With respect to those games from the 90's, tile based randomized dungeon crawlers are not even remotely in the same league as FFXIV....
http://vignette4.wikia.nocookie.net/...20121211084122
You could get away with tile based maps when having 3D environments you could free roam in was new, but you can't really get away with that now. Hell, the faces on our characters have more textures and polygons than the entire image above.
I agree with the broad idea of more randomized elements to create variety, and even a semi-random dungeon that never quite looks or runs the same each time compared to the last. But I can't accept 90's dungeon crawling as an exponent of procedural generation of content.
Rogue was great in the day, as was Mines of Moria, both games (and 100s of Rogue-like games since) consisted of entirely 'random' maps generated procedurally. Of course neither had a particular story, and neither game engine suited story driven content. The 90's games that use this technique similarly used it for non-story driven content and produced labyrinths of uniform stone walled corridors and square rooms.

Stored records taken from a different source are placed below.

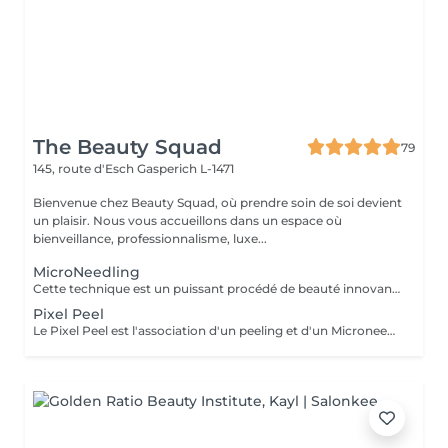
The Beauty Squad
79
145, route d'Esch
Gasperich L-1471
Bienvenue chez Beauty Squad, où prendre soin de soi devient
un plaisir. Nous vous accueillons dans un espace où
bienveillance, professionnalisme, luxe...
MicroNeedling
Cette technique est un puissant procédé de beauté innovant permettant de traiter les problèmes de peau et le vieillissement de celle-ci par une stimulation intense de la collagenèse. Le traitement idéal pour effacer les rides améliorer la texture de sa peau. 1 soin : 150€ Forfait 5 soins : 675€
Pixel Peel
Le Pixel Peel est l'association d'un peeling et d'un Microneedling dans la même séance, ce qui doublera donc l'efficacité du traitement et donnera des résultats plus rapides et plus durables. Une action de stimulation et régénération programmée dans la même séance avec des combinaisons d'actifs 100% personnalisés en fonction des problématiques traitées. 1 séance : 225€ Forfait 5 séances : 1015€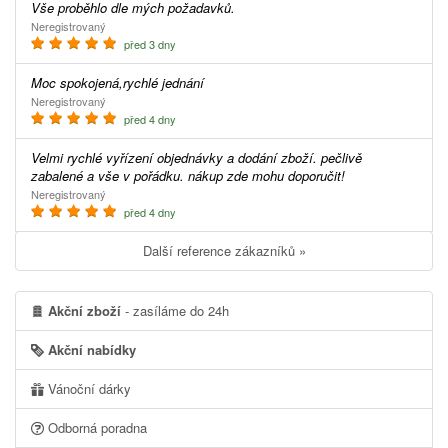
Vše proběhlo dle mých požadavků.
Neregistrovaný
před 3 dny
Moc spokojená,rychlé jednání
Neregistrovaný
před 4 dny
Velmi rychlé vyřízení objednávky a dodání zboží. pečlivě
zabalené a vše v pořádku. nákup zde mohu doporučit!
Neregistrovaný
před 4 dny
Další reference zákazníků »
Akční zboží
- zasíláme do 24h
Akční nabídky
Vánoční dárky
Odborná poradna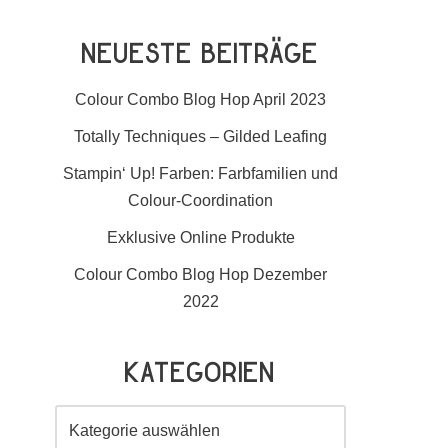
Neueste Beiträge
Colour Combo Blog Hop April 2023
Totally Techniques – Gilded Leafing
Stampin‘ Up! Farben: Farbfamilien und
Colour-Coordination
Exklusive Online Produkte
Colour Combo Blog Hop Dezember
2022
Kategorien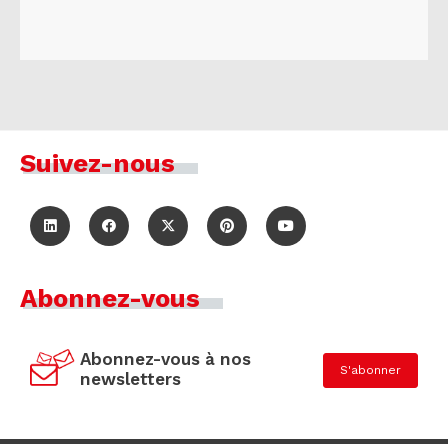
Suivez-nous
Abonnez-vous
Abonnez-vous à nos
S'abonner
newsletters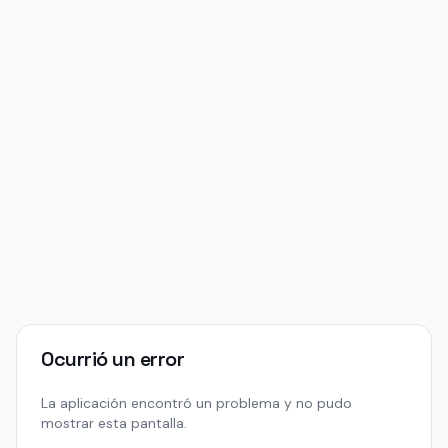
Ocurrió un error
La aplicación encontró un problema y no pudo
mostrar esta pantalla.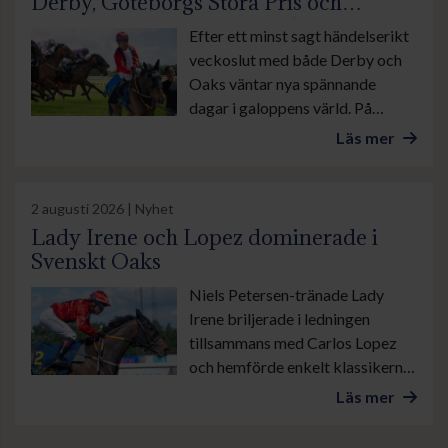
Derby, Göteborgs Stora Pris och
suverän insats av Lamborghini BF
Efter ett minst sagt händelserikt
veckoslut med både Derby och
Oaks väntar nya spännande
dagar i galoppens värld. På
onsdag är det lunchgalopp på
Läs mer
Bro Park. Övrevoll tävlar som
vanligt torsdag kväll och på
lördag galopperas det i danska
2 augusti 2026 | Nyhet
Ålborg. Sedan avslutas veckan
Lady Irene och Lopez dominerade i
med årets stora familjedag på
Svenskt Oaks
Göteborg Galopp med bland
Niels Petersen-tränade Lady
annat Göteborgs Stora Pris.
Irene briljerade i ledningen
tillsammans med Carlos Lopez
och hemförde enkelt klassikern
Svenskt Oaks, stonas eget Derby
Läs mer
på Jägersro. I kortvarianten
Altamiralöpning lämnade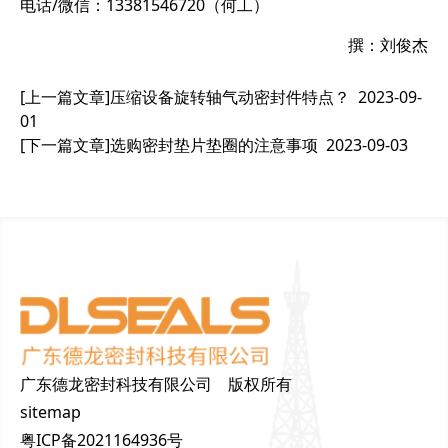
电话/微信：13381546720（何工）
撰：刘俊杰
[上一篇文章]
压缩设备旋转轴气动密封件特点？
2023-09-
01
[下一篇文章]
选购密封垫片垫圈的注意事项
2023-09-03
广东德龙密封科技有限公司 版权所有
sitemap
粤ICP备2021164936号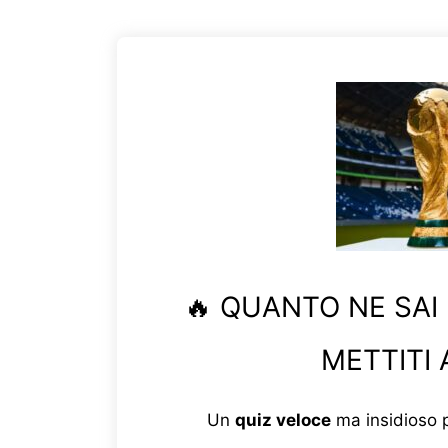
🔥 QUANTO NE SAI
METTITI 
Un
quiz veloce
ma insidioso p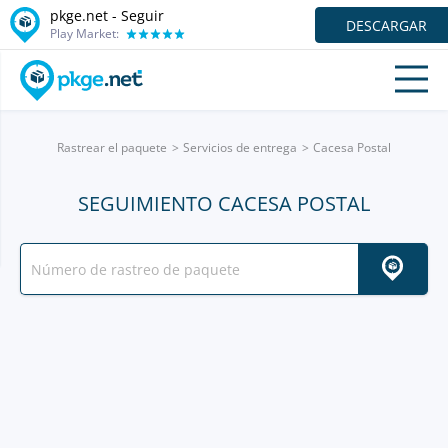
pkge.net - Seguir
DESCARGAR
Play Market:
Rastrear el paquete
Servicios de entrega
Cacesa Postal
SEGUIMIENTO CACESA POSTAL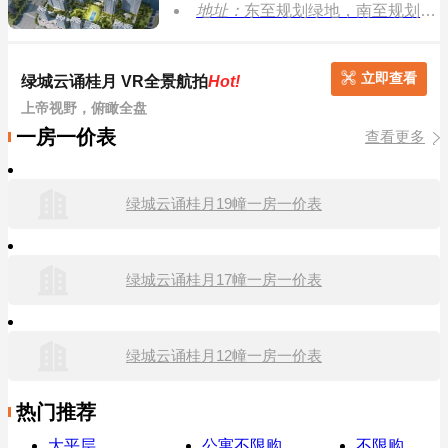
地址：
东至规划绿地，南至规划盐铁塘街，西 至景腾北路，北至规划道路
立即查看
绿城云诵桂月 VR全景航拍
Hot!
上帝视野，俯瞰全盘
一房一价表
查看更多
绿城云诵桂月19幢一房一价表
绿城云诵桂月17幢一房一价表
绿城云诵桂月12幢一房一价表
热门推荐
大平层
公寓不限购
不限购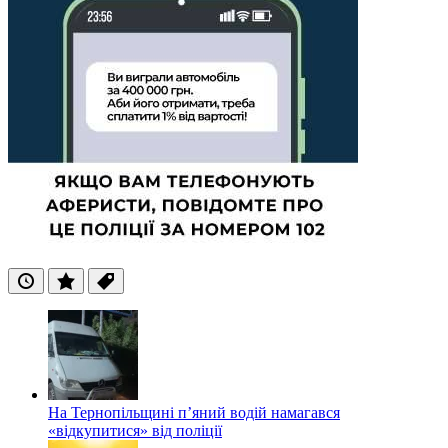
Останні
Популярні
Теги
На Тернопільщині п’яний водій намагався
«відкупитися» від поліції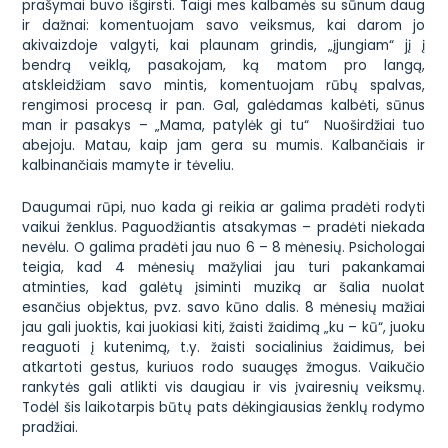
prašymai buvo išgirsti. Taigi mes kalbamės su sūnum daug
ir dažnai: komentuojam savo veiksmus, kai darom jo
akivaizdoje valgyti, kai plaunam grindis, „įjungiam“ jį į
bendrą veiklą, pasakojam, ką matom pro langą,
atskleidžiam savo mintis, komentuojam rūbų spalvas,
rengimosi procesą ir pan. Gal, galėdamas kalbėti, sūnus
man ir pasakys – „Mama, patylėk gi tu“ Nuoširdžiai tuo
abejoju. Matau, kaip jam gera su mumis. Kalbančiais ir
kalbinančiais mamyte ir tėveliu.
Daugumai rūpi, nuo kada gi reikia ar galima pradėti rodyti
vaikui ženklus. Paguodžiantis atsakymas – pradėti niekada
nevėlu. O galima pradėti jau nuo 6 – 8 mėnesių. Psichologai
teigia, kad 4 mėnesių mažyliai jau turi pakankamai
atminties, kad galėtų įsiminti muziką ar šalia nuolat
esančius objektus, pvz. savo kūno dalis. 8 mėnesių mažiai
jau gali juoktis, kai juokiasi kiti, žaisti žaidimą „ku – kū“, juoku
reaguoti į kutenimą, t.y. žaisti socialinius žaidimus, bei
atkartoti gestus, kuriuos rodo suaugęs žmogus. Vaikučio
rankytės gali atlikti vis daugiau ir vis įvairesnių veiksmų.
Todėl šis laikotarpis būtų pats dėkingiausias ženklų rodymo
pradžiai.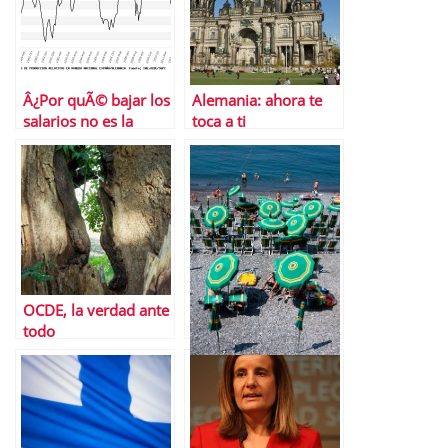
Â¿Por quÃ© bajar los
Alemania: ahora te
salarios no es la
toca a ti
soluciÃ³n a la crisis?
OCDE, la verdad ante
todo
El turismo, otra
burbuja a punto de
estallar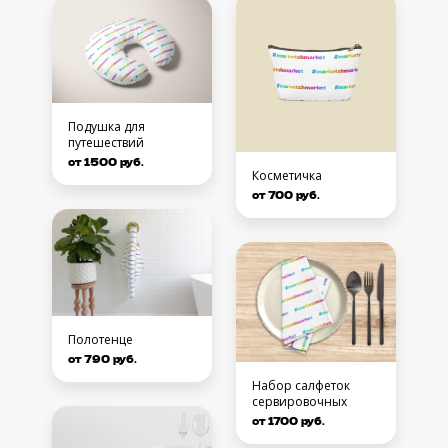
Подушка для
путешествий
от 1500 руб.
Косметичка
от 700 руб.
Полотенце
от 790 руб.
Набор салфеток
сервировочных
от 1700 руб.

I think the technique could be used to generate variation in the content that we face in dungeons, and alter paths, puzzles, etc. But other than doing a dungeon as a tribute to dungeon crawlers of the past, I don't see a completely random, procedurally generated dungeon happening.
Hmm.... Basically you are comparing different designs but equal values. With a mob has bloated HP or high defense it still means the same amount of time to kill. Also older MMO have heavier gear stat requirements where as FFXIV is about learning mechanics. Not saying one is better than other and agree FFXIV is slipping in appeal as time goes on. I'm not a fan of speed runs myself but SE has made dungeons so easy that the community decided to challenge itself. Trash mobs are boring and SE needs to make them more challenging.
I made a post about a new randomize dungeon design that stays true to FF, but it couldn't be done to current dungeon roulette. People are always looking for the easy win and would rather quit and wait 30mins then try. Look at trial roulette and Steps of Faith, you still see people just drop rather than try so adding random dungeons to expert roulette people would rather quit and wait 30mins for an easier dungeon.
Dungeons need work and more diverse design. I do believe making a new 8-man Dungeon class would help with the dungeon rut. Also adding optional boss fights, tomes/minions/TT cards randomly drop from treasure chest, more area mechanics rather than just boss would improve interest.
I will say Labyrinth of the Ancients was my favorite run the entire game because of it's unique design.
As it's been stated countless times before, SE already has a perfect template for this: Nyzul Isle. Even a Moblin Maze Mongers style dungeon would be a nice change from what we currently get.